Margaret placed her hands together as if in prayer. “I don’t know if it’s wise…” Her firm mouth trembled. “We had word from England yesterday. King Henry has learned of our arrival here and is not pleased. He informed us—including my father—that we are exiled and may not again set foot in England. He has signed the proclamation. He has declared us traitors. She said the last so softly that Lodovico, sitting near her, could barely hear her.
“But you did not want to go back to England, did you?” He felt a welling of sympathy for this woman. “You came here to be free of your King’s wrath, didn’t you?”
“Yes, of course,” she said as she continued to pull at her hair. “But this is different, don’t you see? Before we would not go back because we chose not to, but now we are forbidden to, and the price of returning is execution.”
Lodovico listened to her attentively. He was aware of her plight, but until this moment had not realized that there were such dire consequences to their actions. “Your King isn’t so much a fool. Sir Thomas is a brilliant man, and no King is stupid enough to place pride before genius.”

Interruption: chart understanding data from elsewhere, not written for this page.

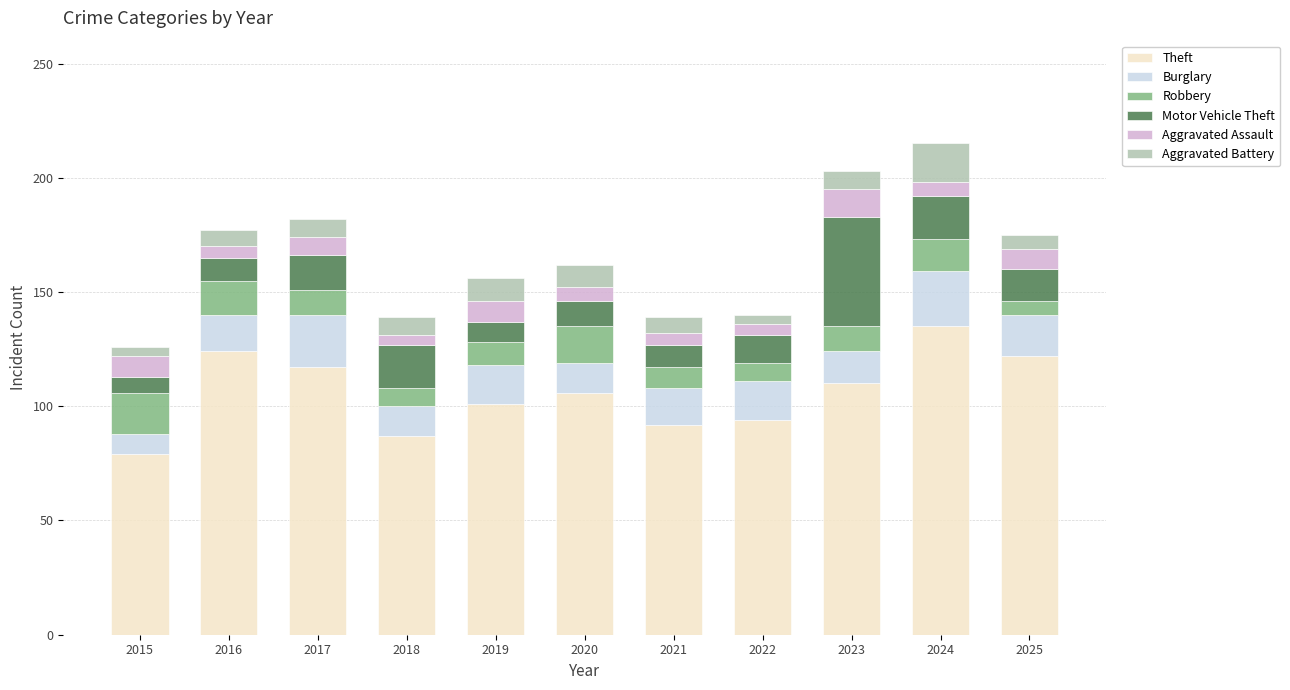

What is the sum of all Theft values?

1167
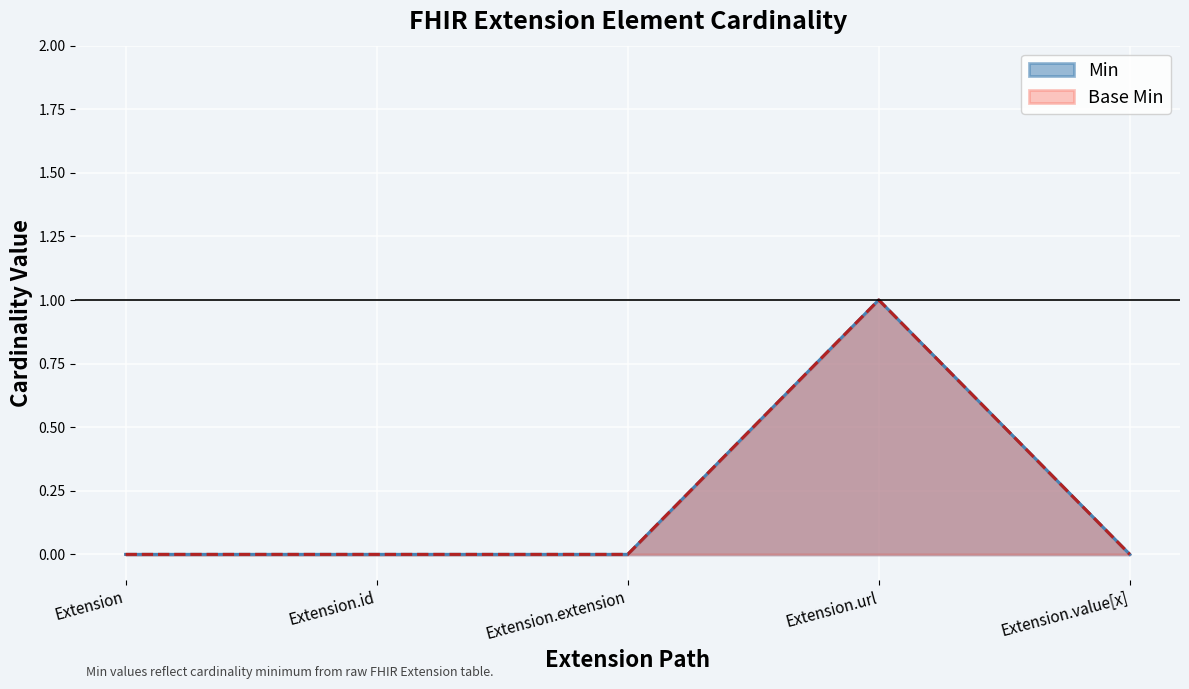

Reading left to right, transcribe all the data shown in this chart.

Min: 0	0	0	1	0
Base Min: 0	0	0	1	0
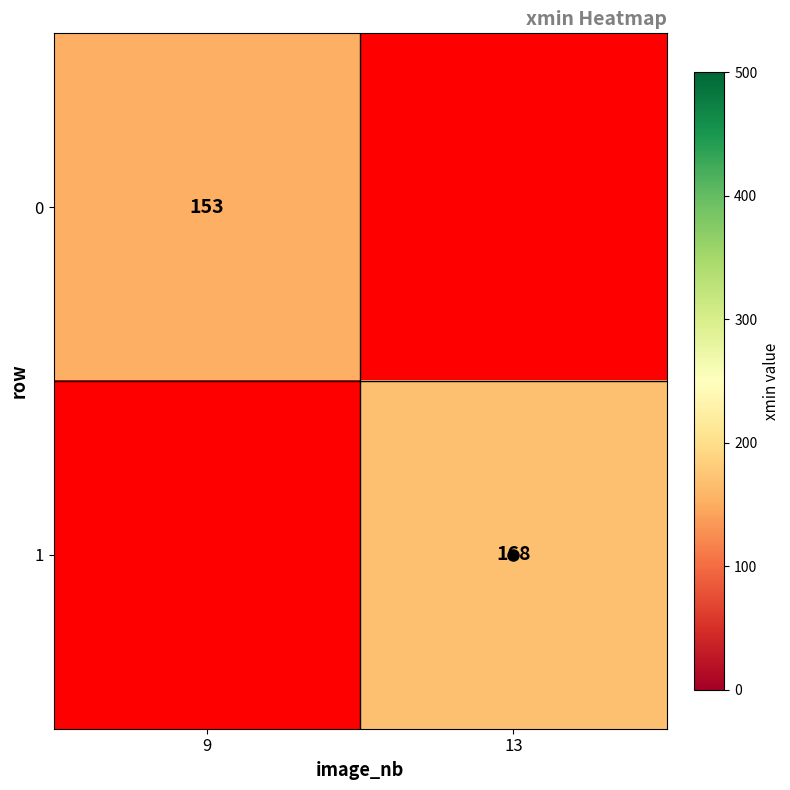

The 0 series shows 257 at 9. True or false?

False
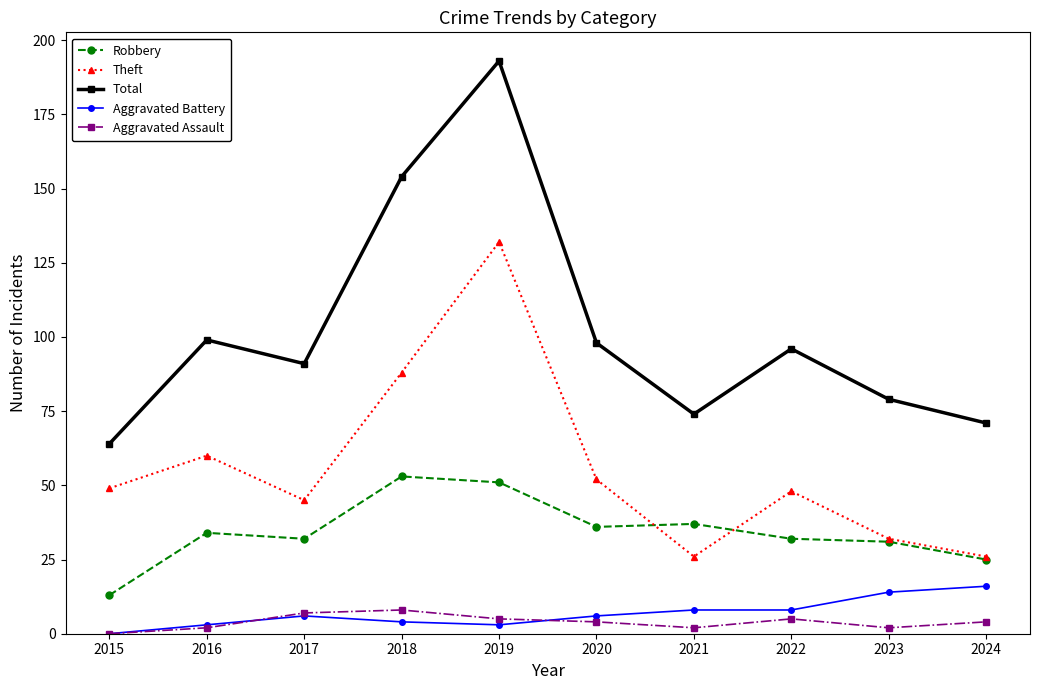

Count the number of categories in the chart.

10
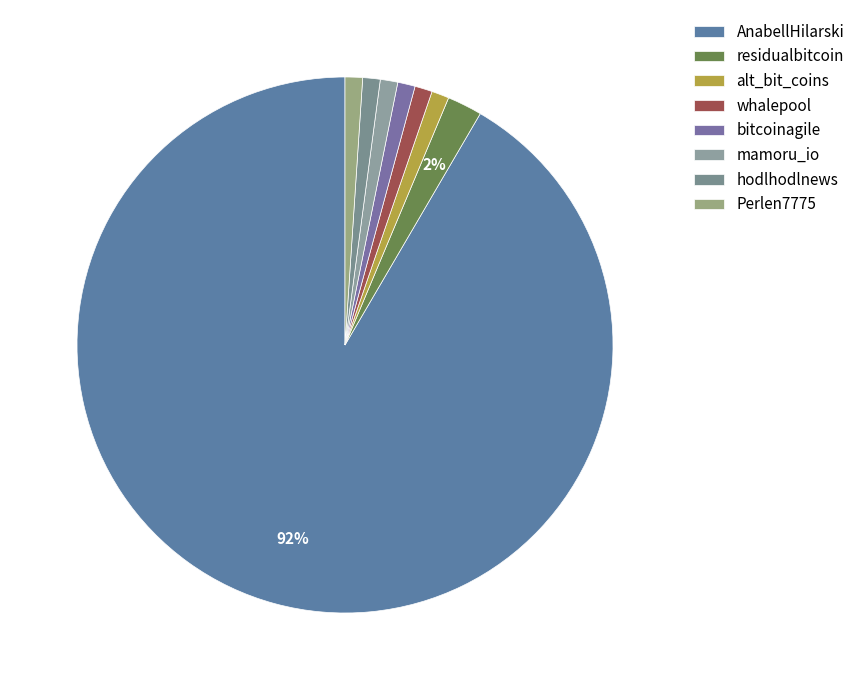

Which category has the smallest portion of the pie?

alt_bit_coins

“You don’t know Henry Tudor.” Margaret’s face hardened. “That whore he married will drive him to it now that she is near delivery. She wants no stigma attached to her bastard. Henry is hoping that the Grand Duke of Muscovy will
accept an alliance with this child. He has both sons and daughters. That way he will both cement his relations with Muscovy and remove Mistress Boleyn’s child, whatever it may be, from the succession. Compared to that, what is an honorable Chancellor?”

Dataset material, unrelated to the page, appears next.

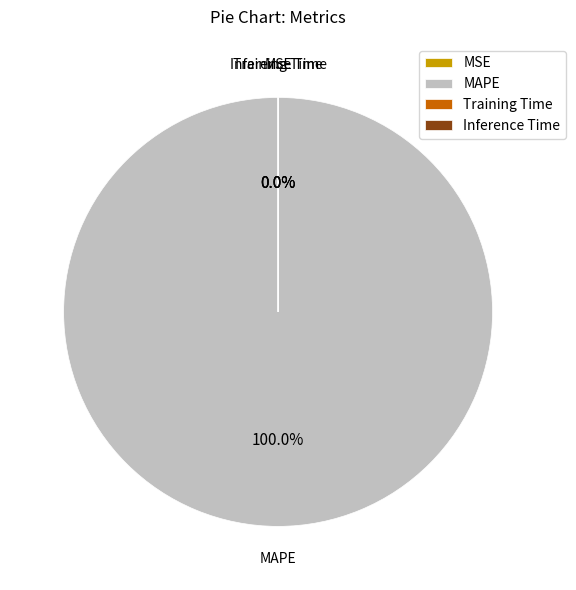

What is the total percentage of Training Time and MAPE?

100.0%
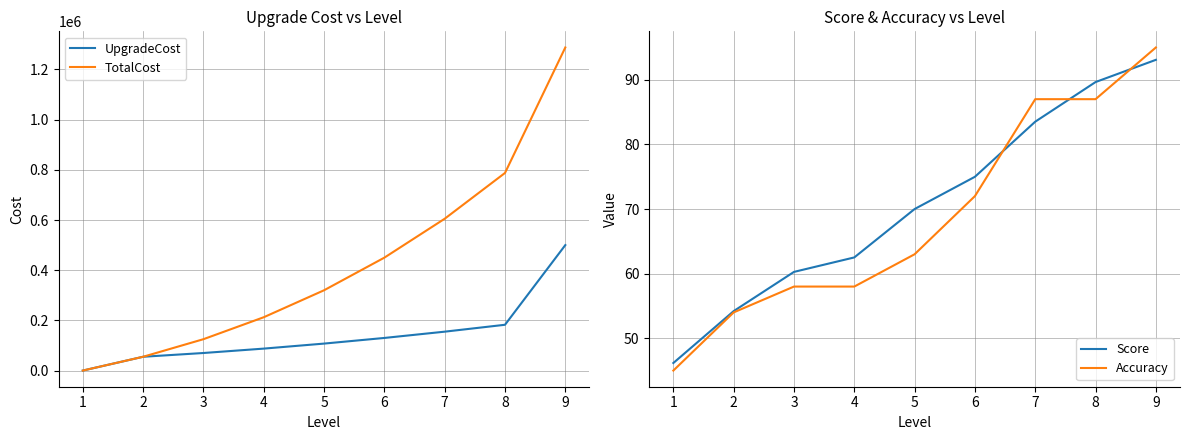

After their last crossing, which series has the higher values: TotalCost or Accuracy?

TotalCost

Lodovico was not shocked, and that alarmed him. A year ago, even in Damiano’s court, he might have felt revulsion for the shameful behavior of the King of England. Now he was bitter but he no longer could muster a sense of outrage. He put his hand on Margaret Roper’s shoulder. “The Pope will not allow it.”
“The Pope has nothing to say about it. Henry has broken all ties with Rome and he will not change his mind. He can be the most mulish man.” Her blue-gray eyes were brighter than Lodovico had ever seen them and her voice had taken on the sharpness of authority. “He will take any liberty, use any device, perpetrate any evil if he thinks it will serve the Crown. And the Crown, of course, is himself. He was a handsome enough youth, and he is a fine figure of a King, there is nothing behind that façade but corruption.” She had picked up her copybook and now she slammed it down on the table with the full force of her anger.
“Margharita!” Lodovico had half risen from his chair and was staring down at her. “Numi! What passion you have within yourself.” He tried to laugh. “You must not let the King distress you. He is insane, and madmen must not distress you.”
“This particular madman is King of England,” she said through her teeth, though she lowered her voice.
“But it cannot last. He has the Pope against him, he has argued, even, with the Protestants, they say. His own people must be in turmoil. How long can such a king reign? A year? Two? Five? It cannot be long, not when he has set aside his wife and taken his mistress to his bed as his Queen. Someone will oppose him and it will be over. Then you and your family will go home again to the praise of your people.” He was afraid that it might take longer than five years, but he was very certain that if half of what Margaret Roper told him were true, Henry Tudor would be supplanted before the start of the next decade, seven years away.